▸ **GIVEN PASSAGE**
--- Begin ---

It's about the harmonics. When you are using the resistor (load) directly on the secondary of the transformer, you are using a nice sinusoidal current, but when you rectify the voltage, the nonlinearity of the diodes, combined with the capacitive load, add harmonics to the current and make its value larger. The "twice as much current" is not a rule, it can get very ugly, but it's usually less, depending on the elements.

Here's a quick test in LTspice:


V1 and R1 make your secondary and the 21\$\Omega\$ load. The rest is a rectifier and the load, plus a 1mF cap (random values). The currents are the red and green traces, while the powers are the black and blue, reading:


It's not quite twice as much but, the diodes are ideal and the voltage isn't properly rectified (could have used a bigger cap). Still, the ration goes closer to 1.3. In short, you pay for convenience, but there are solutions for mitigation: power factor correction circuits, active power filters, active rectifiers, filter traps, etc.

Given your comments below, here's the remade version with a quasi-real setup, 2x4700\$\mu\$F with some ESR, added series 4.7\$\Omega\$, some 1N4007 diode model:


And here's an enlarged portion of the waveforms and their readings:


The current is smoothened out due to the ESR, the added load (4.7+21), the on resistance of the diodes, and not lastly, the internal resistance of the secondary (which will, no doubt, be much larger than the measily 50m\$\Omega\$ in the schematic). The powers are also closer, but the peaks of the current are still larger than the nice sinusoidal waveform, so you should account for those when choosing diodes (here the 4007 are used because I had a readily available .model).

I'll try to make it clear that the 74% procent Tony Stewart talks about is not a number to trust, or even quote. Here's the rectified version, with 21\$\Omega\$ load, with a .step'ed cap from 470\$\mu\$F to 10mF:


The current's shape is getting thinner with the higher harmonic content given by the increasing capacitor's value -- the bridge is the same. The value of the RMS current is also increasing (see log), the FFT shows increasing higher harmonics, thus the value of the RMS current is increasing due to harmonic content. Here's a zoomed version of the FFT:


The trace's label is black, so the first .step'ed trace is black, going to blue, red, etc. The first step, as seen in the previous picture, is the 470\$\mu\$F, the last 10mF, thus the higher harmonics grow with the value of the capacitor, also increasing the value of the RMS current.

If only the capacitor was there, without the bridge, this would have been the result:


Note that the bridge is still there, but it's not connected (intended). The waveforms are that of the voltage and the current through the source. The FFT shows no harmonics -- ignore the noise, plotwinsize is not set, neither is a timestep imposed, yet clearly shows the fundamental, only.

If a bridge is added, without the capacitor, this is the result:


Notice the dead-zone due to the voltage drop. The power may be close to a pure resistive only, but the harmonics appeared due to the nonlinearity of the load.

Whe both the bridge and the capacitor are added with the load, you get what the first pictures show. The conclusion is clear and mentioned in the first lines of the answer: the nonlinearity of the diodes, combined with the capacitive load, add harmonics to the current and make its value larger (of the power).

--- End ---

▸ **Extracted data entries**
--- Begin ---

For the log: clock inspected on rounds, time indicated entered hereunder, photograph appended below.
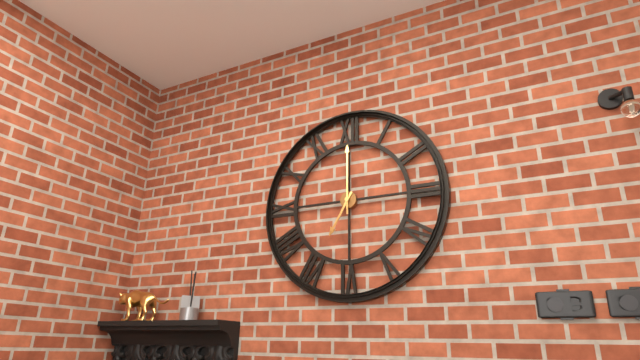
7:00
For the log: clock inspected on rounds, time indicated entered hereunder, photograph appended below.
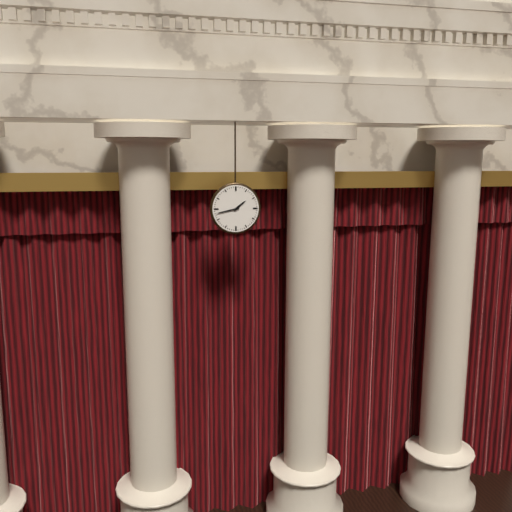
1:43
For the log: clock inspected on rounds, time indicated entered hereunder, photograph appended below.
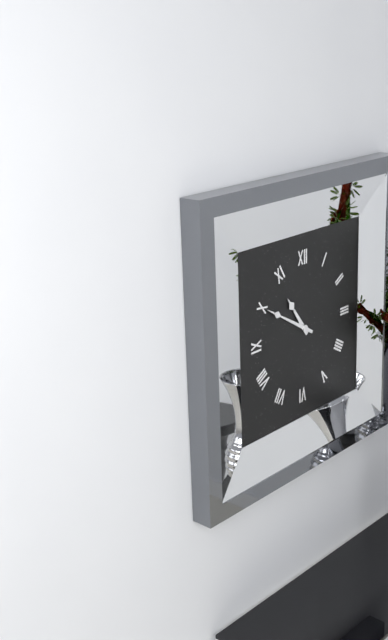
10:50
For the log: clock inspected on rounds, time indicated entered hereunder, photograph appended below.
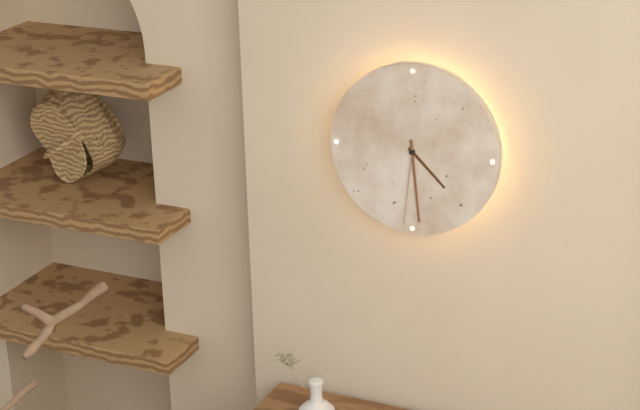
4:29:31
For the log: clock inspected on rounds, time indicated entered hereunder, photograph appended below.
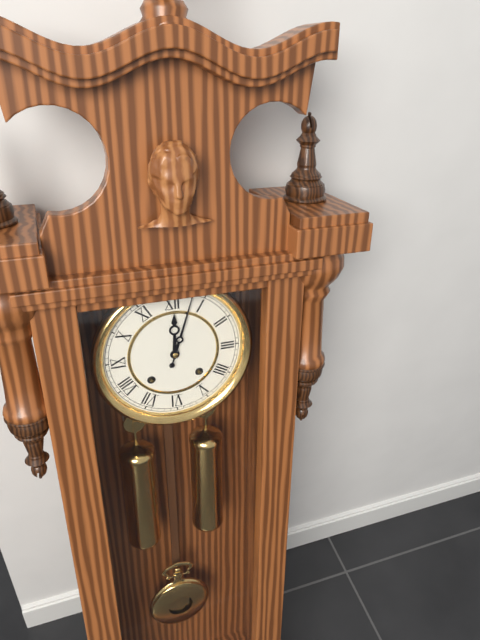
12:03
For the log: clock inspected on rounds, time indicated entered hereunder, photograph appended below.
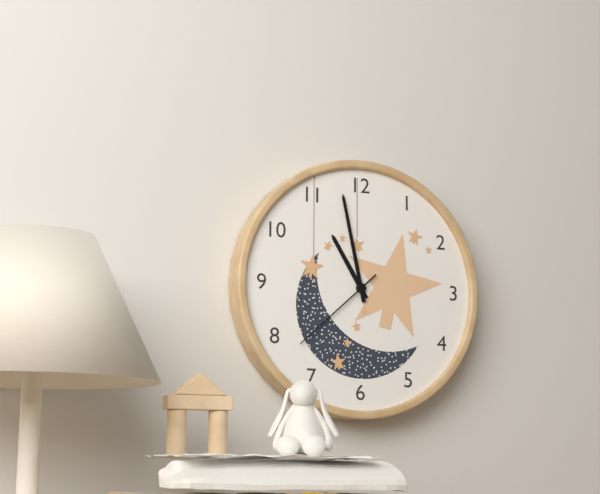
10:58:38
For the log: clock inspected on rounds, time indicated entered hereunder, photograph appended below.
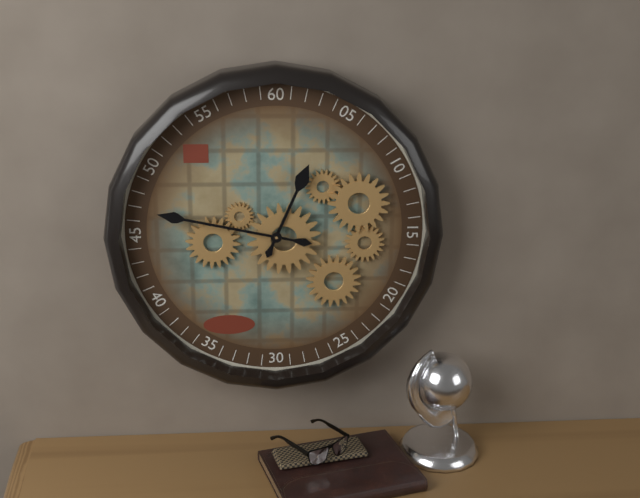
12:47
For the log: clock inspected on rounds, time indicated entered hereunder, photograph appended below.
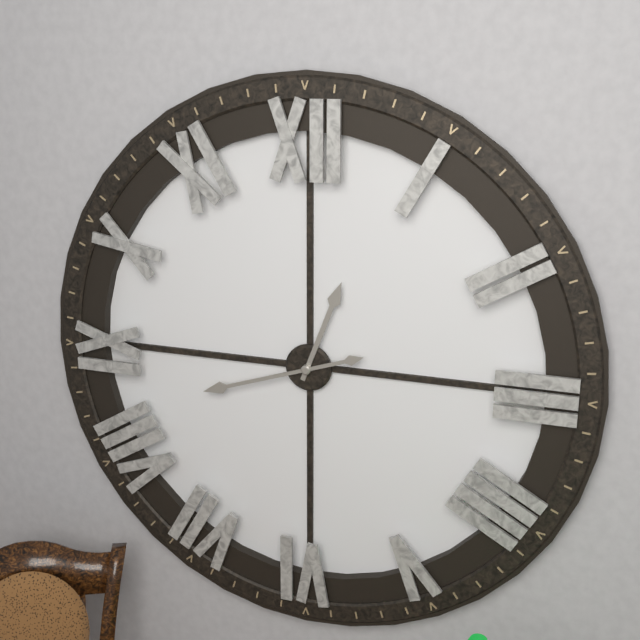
12:42
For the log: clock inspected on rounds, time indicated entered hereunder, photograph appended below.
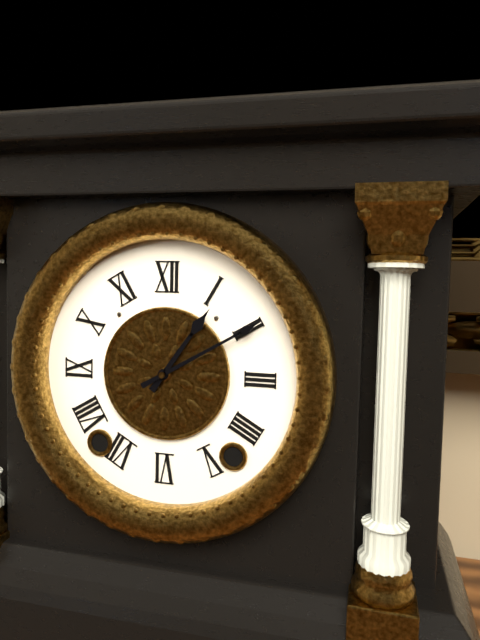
1:10
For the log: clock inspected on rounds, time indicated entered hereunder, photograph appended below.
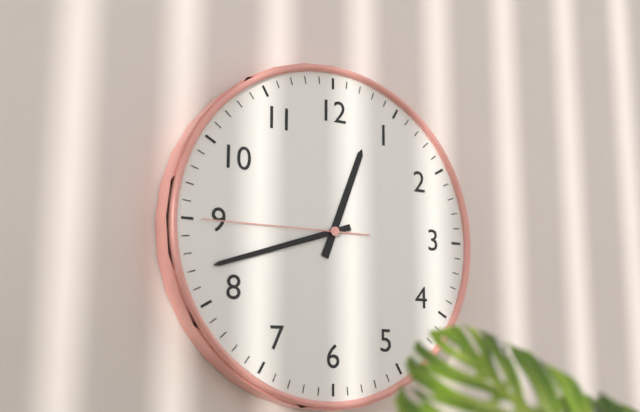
12:42:45
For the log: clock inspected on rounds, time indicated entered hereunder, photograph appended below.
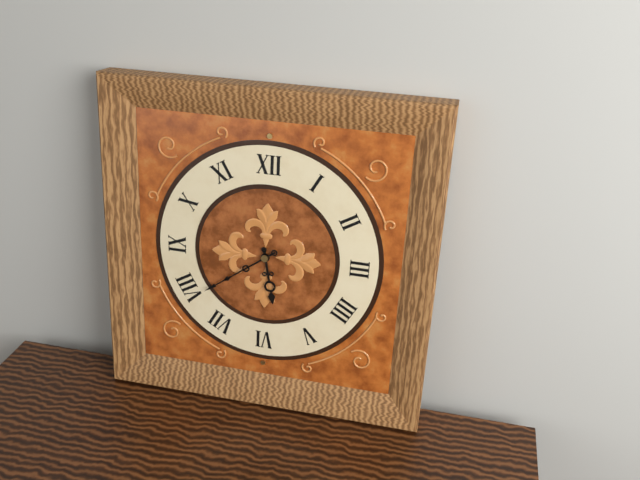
5:39
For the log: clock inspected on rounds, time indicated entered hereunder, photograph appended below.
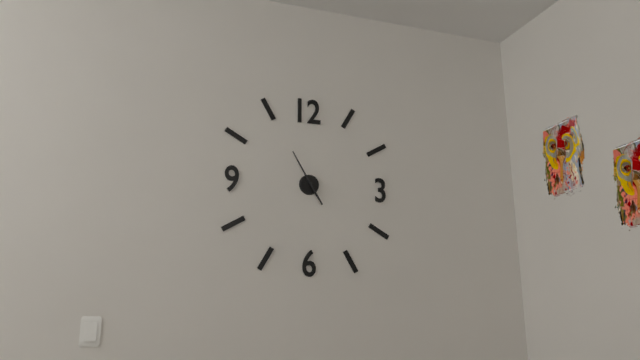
4:55
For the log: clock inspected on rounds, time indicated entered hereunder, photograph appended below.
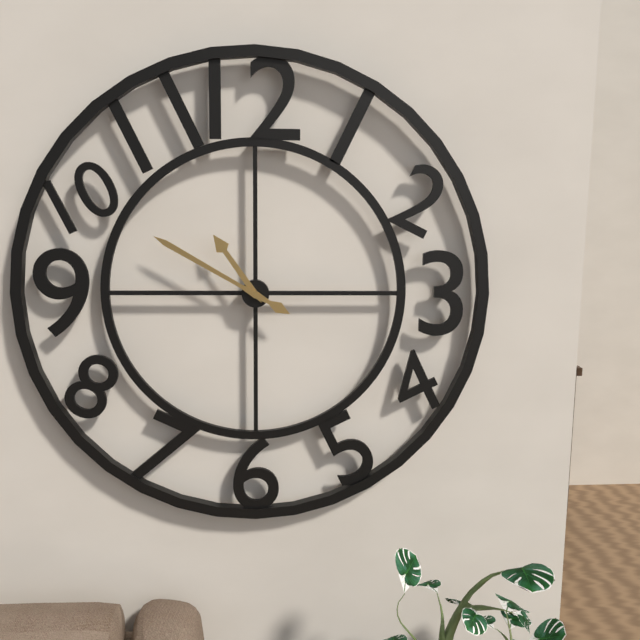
10:50
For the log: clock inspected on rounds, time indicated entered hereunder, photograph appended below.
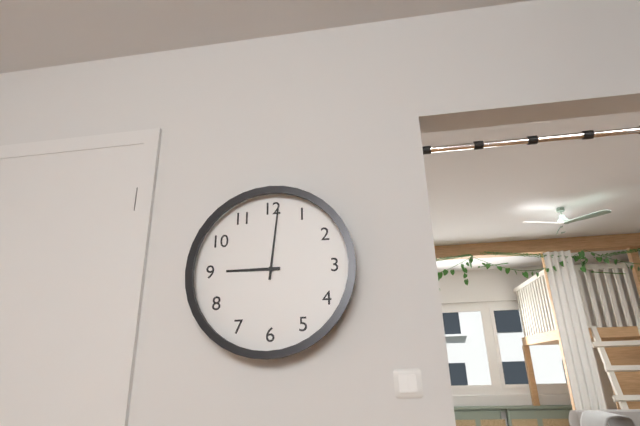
9:01
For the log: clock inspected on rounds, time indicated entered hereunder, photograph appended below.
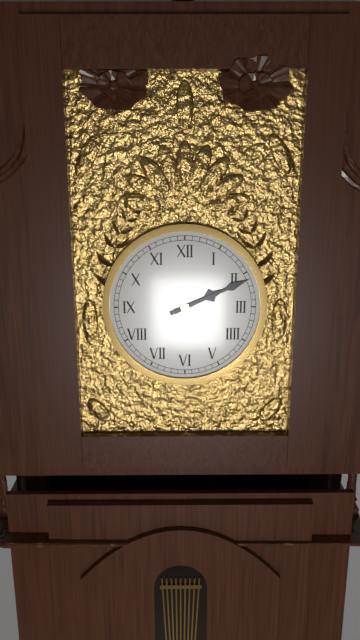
2:11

--- End ---

▸ **BRIEF 1**
Reproduce word for word the part of the rectifier harmonics answer that begins at "If a bridge" and stops after "(of the power).".
▸ **BRIEF 2**
In the rectifier harmonics answer, over what range is the capacitor stepped in the rectified version with the 21 Ω load?

▸ **TASK RESULT 1**
If a bridge is added, without the capacitor, this is the result:


Notice the dead-zone due to the voltage drop. The power may be close to a pure resistive only, but the harmonics appeared due to the nonlinearity of the load.

Whe both the bridge and the capacitor are added with the load, you get what the first pictures show. The conclusion is clear and mentioned in the first lines of the answer: the nonlinearity of the diodes, combined with the capacitive load, add harmonics to the current and make its value larger (of the power).

▸ **TASK RESULT 2**
From 470 µF to 10 mF.